* **Texto da página**:
O instituto sob estudos teve maior prevalência quando, a partir do ano de 1969, o Decreto-Lei número 911 alterou a redação do artigo 66 da Lei 4.728/1965, estabelecendo normas sobre a alienação fiduciária em garantia, através da qual se “transfere ao credor o domínio resolúvel e a posse indireta da coisa móvel alienada, independentemente da tradição efetiva do bem, tornando-se o alienante ou devedor em possuidor direto e depositário com todas as responsabilidades e encargos que lhe incumbem de acordo com a lei civil e penal”. Quase 20 anos depois, através da Lei 9.514, de 20 de novembro de 1997, foi instituída a alienação fiduciária de coisa imóvel, definindo-a como sendo o negócio jurídico pelo qual o devedor, ou fiduciante, com o escopo de garantia, contrata a transferência ao credor, ou fiduciário, da propriedade resolúvel de coisa imóvel.
Por fim, a Lei 10.931, de 2004, alterou o disposto na Seção XIV da Lei 4.728/1965, até então vigente sob o título “Alienação Fiduciária em Garantia”, passando, em conformidade com o criado artigo 66-B, para a denominação de “Alienação Fiduciária em Garantia no Âmbito do Mercado Financeiro e de Capitais”, em cuja redação do parágrafo 3o diz que “é admitida a alienação fiduciária de coisa fungível e a cessão fiduciária de direitos sobre coisas móveis, bem como de títulos de crédito...”, e que, nessas modalidades, a posse direta e indireta do bem objeto da propriedade fiduciária ou do título representativo do direito ou do crédito é atribuída ao credor, e que este, em caso de inadimplemento ou mora da obrigação garantida, poderá vender a terceiros o bem objeto da propriedade fiduciária independente de leilão, hasta pública ou qualquer outra medida judicial ou extrajudicial.

Registros de dados salvos
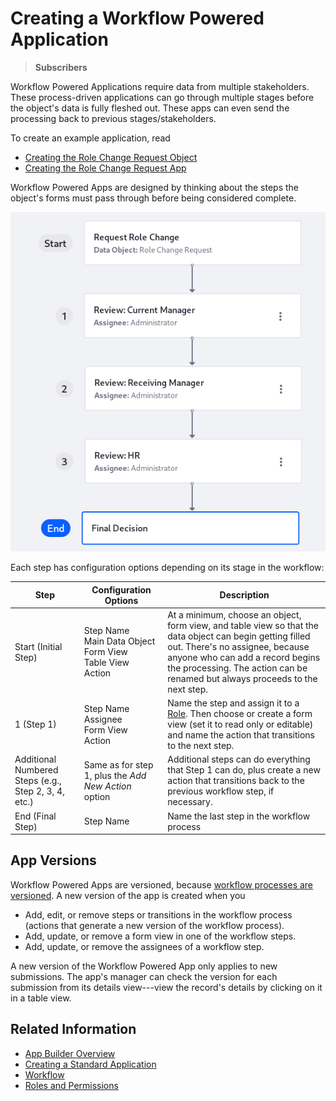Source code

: # Creating a Workflow Powered Application

> **Subscribers**

Workflow Powered Applications require data from multiple stakeholders. These process-driven applications can go through multiple stages before the object's data is fully fleshed out. These apps can even send the processing back to previous stages/stakeholders.

To create an example application, read

* [Creating the Role Change Request Object](./creating-the-role-change-request-object.md)
* [Creating the Role Change Request App](./creating-the-role-change-request-app.md)

Workflow Powered Apps are designed by thinking about the steps the object's forms must pass through before being considered complete.

![The Role Change Request object goes through several steps before it's completely filled out.](./creating-a-workflow-powered-application/images/02.png)

Each step has configuration options depending on its stage in the workflow:

| Step | Configuration Options | Description |
| ---- | ------ | ----------- |
| Start (Initial Step) | Step Name <br /> Main Data Object <br /> Form View <br /> Table View <br /> Action | At a minimum, choose an object, form view, and table view so that the data object can begin getting filled out. There's no assignee, because anyone who can add a record begins the processing. The action can be renamed but always proceeds to the next step. |
| 1 (Step 1) | Step Name <br /> Assignee <br /> Form View <br /> Action | Name the step and assign it to a [Role](../../users-and-permissions/roles-and-permissions/understanding-roles-and-permissions.md). Then choose or create a form view (set it to read only or editable) and name the action that transitions to the next step. |
| Additional Numbered Steps (e.g., Step 2, 3, 4, etc.) | Same as for step 1, plus the _Add New Action_ option | Additional steps can do everything that Step 1 can do, plus create a new action that transitions back to the previous workflow step, if necessary. |
| End (Final Step) | Step Name | Name the last step in the workflow process |

## App Versions

Workflow Powered Apps are versioned, because [workflow processes are versioned](../process-automation/workflow/user-guide/managing-workflows.html#viewing-and-restoring-workflow-revisions). A new version of the app is created when you

- Add, edit, or remove steps or transitions in the workflow process (actions that generate a new version of the workflow process).
- Add, update, or remove a form view in one of the workflow steps.
- Add, update, or remove the assignees of a workflow step.

A new version of the Workflow Powered App only applies to new submissions. The app's manager can check the version for each submission from its details view---view the record's details by clicking on it in a table view.

## Related Information

* [App Builder Overview](./app-builder-overview.md)
* [Creating a Standard Application](./creating-a-standard-application.md)
* [Workflow](../../process-automation/workflow/user-guide/introduction-to-workflow.md)
* [Roles and Permissions](../../users-and-permissions/roles-and-permissions/understanding-roles-and-permissions.md)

* **Sobre o exercício**: No texto sobre alienação fiduciária, qual lei instituiu a alienação fiduciária de coisa imóvel?

* **Resultado da tarefa**: A Lei 9.514, de 20 de novembro de 1997.